Anatomy donor ceremony

First-year medical students honored and gave thanks to the donors with written passages, songs and prayers.

The services, coordinated by the first-year medical students, provide an opportunity to express thanks for the gifts of the donors. In written passages, songs and prayers, the students reflected on the privilege they were afforded by the donors who endowed their bodies to medical education and research.

“It’s a change in thinking that not only involves knowing the name of the donor, which we refer to as the first patient, but also establishing communication with the family of the individual that you are dissecting,” Dr. Talarico said. “It’s about obtaining more information about the patient, exchanging information with the family and really caring for the family. We talk about treating the total patient; part of that is treating the family as well. Our students are treating the family by allowing contact, answering their questions and helping create a sense of closure.”

Most families first learn of the program when they receive letters each student has written thanking them for their gift, as well as information about themselves and a request for information about the family member’s loved one. That first bundle of letters opens the door to an exchange of information by letter, email or telephone. Some individuals even request their remains be sent to the campus after they learn about the program.

Military honors

This year's donors included two former soldiers, including a veteran of World War II, who were given military honors by members of the campus’ Reserve Officers Training Corps.

Friday’s ceremony remembered and gave thanks to anatomical donors Judy Clemens, Ralph Donnelly, Connie Hensley, William Kelly, Mary Nelson and an anonymous donor, as well as the medical school’s child and fetal donors. Donnelly, a veteran of World War II, was also given military honors by members of the campus’s Reserve Officers Training Corps, as was the anonymous donor.
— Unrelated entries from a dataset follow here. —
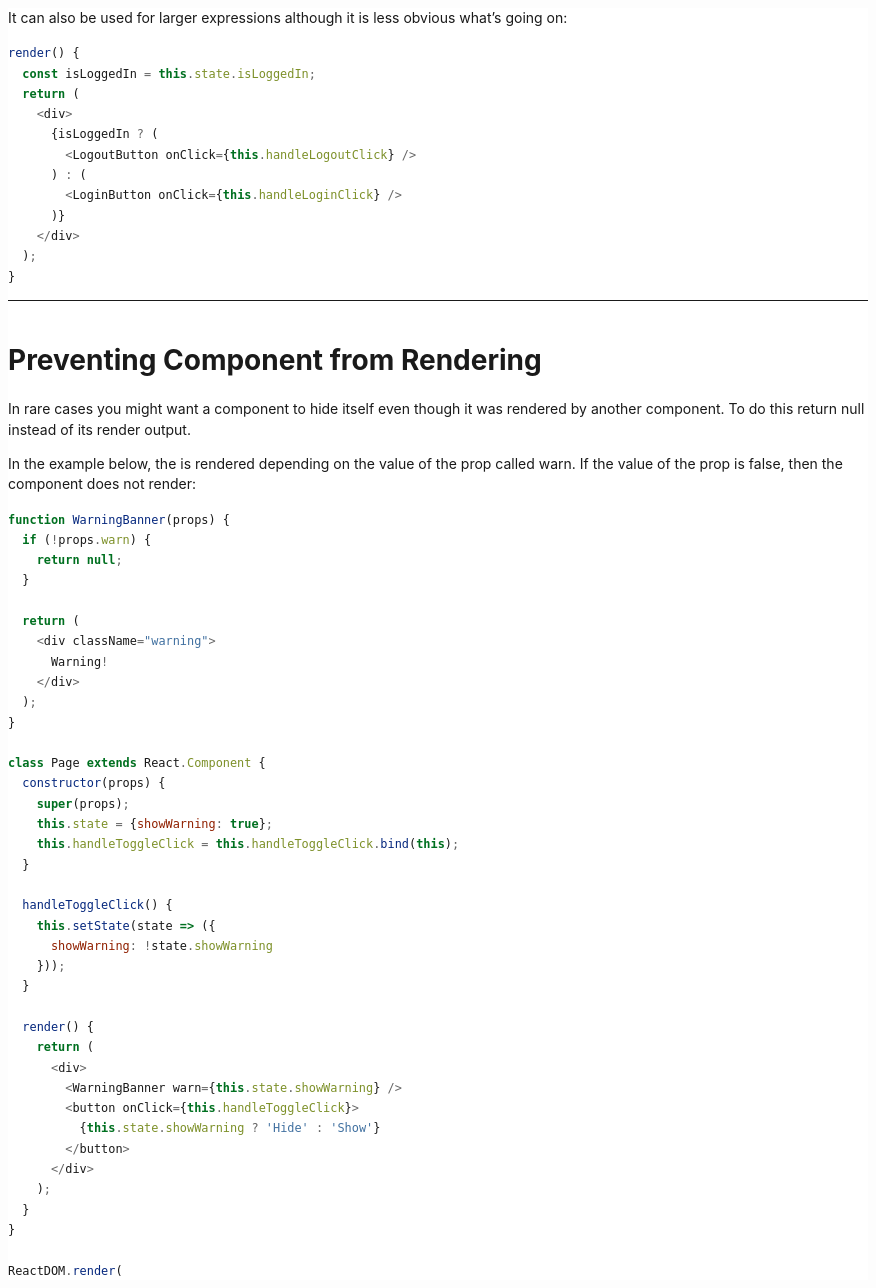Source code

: It can also be used for larger expressions although it is less obvious what’s going on:

```javascript
render() {
  const isLoggedIn = this.state.isLoggedIn;
  return (
    <div>
      {isLoggedIn ? (
        <LogoutButton onClick={this.handleLogoutClick} />
      ) : (
        <LoginButton onClick={this.handleLoginClick} />
      )}
    </div>
  );
}
```
---
# Preventing Component from Rendering

In rare cases you might want a component to hide itself even though it was rendered by another component. To do this return null instead of its render output.

In the example below, the <WarningBanner /> is rendered depending on the value of the prop called warn. If the value of the prop is false, then the component does not render:

```javascript
function WarningBanner(props) {
  if (!props.warn) {
    return null;
  }

  return (
    <div className="warning">
      Warning!
    </div>
  );
}

class Page extends React.Component {
  constructor(props) {
    super(props);
    this.state = {showWarning: true};
    this.handleToggleClick = this.handleToggleClick.bind(this);
  }

  handleToggleClick() {
    this.setState(state => ({
      showWarning: !state.showWarning
    }));
  }

  render() {
    return (
      <div>
        <WarningBanner warn={this.state.showWarning} />
        <button onClick={this.handleToggleClick}>
          {this.state.showWarning ? 'Hide' : 'Show'}
        </button>
      </div>
    );
  }
}

ReactDOM.render(
```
The ceremony took place in the gross anatomy lab of the Dunes Medical Professional Building, on the Indiana University Northwest campus, followed by a luncheon and memorial presentation. Several first-year medical students expressed their appreciation through creative works, including a flute performance by Jennifer L. Peugh and a song, “Unforgettable,” performed by Jennifer E. Addo. Another first-year medical student, Jennifer R. Evan, donated an original work of art to the IU School of Medicine-Northwest on behalf of the donors during the memorial luncheon.

“This program has really grown as more and more people want to be involved,” Dr. Talarico said. “It’s really a change in thinking and a change in education that’s catching on, and we’re humbled by it. We know this is so because there are other schools trying to duplicate what we’re doing.”

Jennfer Evan painting

Artist and medical student Jennifer R. Evan donated this original artwork to IU Northwest in honor of this year's donors.

This includes Melvin A. Dupree, a reverend at the University of Maryland School of Medicine University, who traveled to Gary to observe the program in summer 2011, as well as a medical school in Spain that’s exploring implementing a similar system.

The program also received significant academic attention after a paper outlining the new approach to anatomy education was published in the journal Clinical Anatomy.

In addition, Dr. Talarico is the founder of the International Human Cadaver Prosection Program, which brings medical and non-medical professionals from around the world to the IU School of Medicine-Northwest each summer to ready body donors for the following semester’s gross anatomy classes.

In 2010, Dr. Talarico was inducted into The Society of Innovators of Northwest Indiana for his creation of this program as well as his new approach to anatomy education.

In addition to the annual service, a smaller service and memorial presentation take place each year in early August for participants in the prosection program, who lay a single rose next to the name of each anatomical donor.

“Expanding and integrating our curriculum to create enriching experiences that create competent doctors -- that’s the mission of the curriculum at the IU School of Medicine,” Dr. Talarico said. “And we’re doing it, right here, at the IU Northwest campus.”